I tried to execute the following example on DL4J (loading pre-trained vectors file):
File gModel = new File("./GoogleNews-vectors-negative300.bin.gz");
Word2Vec vec = WordVectorSerializer.loadGoogleModel(gModel, true);
InputStreamReader r = new InputStreamReader(System.in);
BufferedReader br = new BufferedReader(r);
for (; ; ) {
System.out.print("Word: ");
String word = br.readLine();
if ("EXIT".equals(word)) break;
Collection<String> lst = vec.wordsNearest(word, 20);
System.out.println(word + " -> " + lst);
}
But it is super slow (taking ~10 minutes to calculate the nearest words, though they are correct).

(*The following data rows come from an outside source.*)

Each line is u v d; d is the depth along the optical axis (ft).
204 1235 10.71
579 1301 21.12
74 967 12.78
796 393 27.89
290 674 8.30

There is enough memory (-Xms20g -Xmx20g
).
When I run the same Word2Vec example from https://code.google.com/p/word2vec/
it gives the nearest words very quickly.
DL4J uses ND4J which claims to be twice as fast as Numpy: http://nd4j.org/benchmarking
Is there anything wrong with my code?
UPDATE: It is based on https://github.com/deeplearning4j/dl4j-0.4-examples.git (I didn't touch any dependencies, just tried to read the Google pre-trained vectors file). Word2VecRawTextExample works just fine (but the data size is relatively small).